RECORD EXCERPTS Block Start

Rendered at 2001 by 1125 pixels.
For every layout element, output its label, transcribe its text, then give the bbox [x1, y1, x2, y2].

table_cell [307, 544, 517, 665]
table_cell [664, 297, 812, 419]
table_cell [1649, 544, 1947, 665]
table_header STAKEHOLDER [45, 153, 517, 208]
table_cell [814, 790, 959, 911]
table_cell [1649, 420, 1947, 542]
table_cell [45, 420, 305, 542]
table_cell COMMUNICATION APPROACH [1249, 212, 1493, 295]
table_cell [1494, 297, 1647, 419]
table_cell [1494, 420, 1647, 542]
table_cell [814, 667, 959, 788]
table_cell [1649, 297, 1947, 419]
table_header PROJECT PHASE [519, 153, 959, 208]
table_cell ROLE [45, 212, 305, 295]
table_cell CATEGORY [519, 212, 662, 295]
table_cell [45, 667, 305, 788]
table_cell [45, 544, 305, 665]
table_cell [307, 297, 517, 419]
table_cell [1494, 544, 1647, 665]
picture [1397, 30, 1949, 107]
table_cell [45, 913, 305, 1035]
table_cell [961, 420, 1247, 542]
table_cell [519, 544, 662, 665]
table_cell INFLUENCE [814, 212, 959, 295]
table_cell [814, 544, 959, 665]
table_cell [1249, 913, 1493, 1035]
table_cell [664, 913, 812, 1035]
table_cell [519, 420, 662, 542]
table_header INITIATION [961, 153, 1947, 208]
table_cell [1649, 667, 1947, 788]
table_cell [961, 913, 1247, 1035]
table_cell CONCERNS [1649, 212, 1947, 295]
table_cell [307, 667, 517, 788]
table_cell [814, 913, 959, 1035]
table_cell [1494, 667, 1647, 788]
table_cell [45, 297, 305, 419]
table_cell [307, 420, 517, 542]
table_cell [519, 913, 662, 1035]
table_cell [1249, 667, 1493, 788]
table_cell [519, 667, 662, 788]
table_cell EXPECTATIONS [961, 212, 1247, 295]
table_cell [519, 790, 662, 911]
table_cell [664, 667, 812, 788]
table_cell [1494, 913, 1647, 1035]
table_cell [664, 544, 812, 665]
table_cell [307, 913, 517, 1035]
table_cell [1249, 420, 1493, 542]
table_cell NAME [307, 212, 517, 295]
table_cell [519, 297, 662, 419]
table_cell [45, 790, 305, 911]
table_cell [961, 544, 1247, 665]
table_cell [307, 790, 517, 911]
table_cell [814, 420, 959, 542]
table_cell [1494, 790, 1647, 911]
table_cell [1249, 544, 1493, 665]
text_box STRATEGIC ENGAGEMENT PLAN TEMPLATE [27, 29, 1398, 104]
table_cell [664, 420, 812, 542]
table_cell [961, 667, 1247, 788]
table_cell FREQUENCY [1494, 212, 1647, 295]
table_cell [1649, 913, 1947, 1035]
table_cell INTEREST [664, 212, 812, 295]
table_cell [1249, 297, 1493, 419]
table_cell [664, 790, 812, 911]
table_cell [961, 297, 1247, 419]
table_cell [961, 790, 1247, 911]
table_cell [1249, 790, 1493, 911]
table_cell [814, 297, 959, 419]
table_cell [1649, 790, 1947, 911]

RECORD EXCERPTS Block End

— ASSIGNMENT —
When you answer, retype all of the material exactly as it appears above.

— RESULT OF THE EXERCISE —
Rendered at 2001 by 1125 pixels.
For every layout element, output its label, transcribe its text, then give the bbox [x1, y1, x2, y2].

table_cell [307, 544, 517, 665]
table_cell [664, 297, 812, 419]
table_cell [1649, 544, 1947, 665]
table_header STAKEHOLDER [45, 153, 517, 208]
table_cell [814, 790, 959, 911]
table_cell [1649, 420, 1947, 542]
table_cell [45, 420, 305, 542]
table_cell COMMUNICATION APPROACH [1249, 212, 1493, 295]
table_cell [1494, 297, 1647, 419]
table_cell [1494, 420, 1647, 542]
table_cell [814, 667, 959, 788]
table_cell [1649, 297, 1947, 419]
table_header PROJECT PHASE [519, 153, 959, 208]
table_cell ROLE [45, 212, 305, 295]
table_cell CATEGORY [519, 212, 662, 295]
table_cell [45, 667, 305, 788]
table_cell [45, 544, 305, 665]
table_cell [307, 297, 517, 419]
table_cell [1494, 544, 1647, 665]
picture [1397, 30, 1949, 107]
table_cell [45, 913, 305, 1035]
table_cell [961, 420, 1247, 542]
table_cell [519, 544, 662, 665]
table_cell INFLUENCE [814, 212, 959, 295]
table_cell [814, 544, 959, 665]
table_cell [1249, 913, 1493, 1035]
table_cell [664, 913, 812, 1035]
table_cell [519, 420, 662, 542]
table_header INITIATION [961, 153, 1947, 208]
table_cell [1649, 667, 1947, 788]
table_cell [961, 913, 1247, 1035]
table_cell CONCERNS [1649, 212, 1947, 295]
table_cell [307, 667, 517, 788]
table_cell [814, 913, 959, 1035]
table_cell [1494, 667, 1647, 788]
table_cell [45, 297, 305, 419]
table_cell [307, 420, 517, 542]
table_cell [519, 913, 662, 1035]
table_cell [1249, 667, 1493, 788]
table_cell [519, 667, 662, 788]
table_cell EXPECTATIONS [961, 212, 1247, 295]
table_cell [519, 790, 662, 911]
table_cell [664, 667, 812, 788]
table_cell [1494, 913, 1647, 1035]
table_cell [664, 544, 812, 665]
table_cell [307, 913, 517, 1035]
table_cell [1249, 420, 1493, 542]
table_cell NAME [307, 212, 517, 295]
table_cell [519, 297, 662, 419]
table_cell [45, 790, 305, 911]
table_cell [961, 544, 1247, 665]
table_cell [307, 790, 517, 911]
table_cell [814, 420, 959, 542]
table_cell [1494, 790, 1647, 911]
table_cell [1249, 544, 1493, 665]
text_box STRATEGIC ENGAGEMENT PLAN TEMPLATE [27, 29, 1398, 104]
table_cell [664, 420, 812, 542]
table_cell [961, 667, 1247, 788]
table_cell FREQUENCY [1494, 212, 1647, 295]
table_cell [1649, 913, 1947, 1035]
table_cell INTEREST [664, 212, 812, 295]
table_cell [1249, 297, 1493, 419]
table_cell [664, 790, 812, 911]
table_cell [961, 297, 1247, 419]
table_cell [961, 790, 1247, 911]
table_cell [1249, 790, 1493, 911]
table_cell [814, 297, 959, 419]
table_cell [1649, 790, 1947, 911]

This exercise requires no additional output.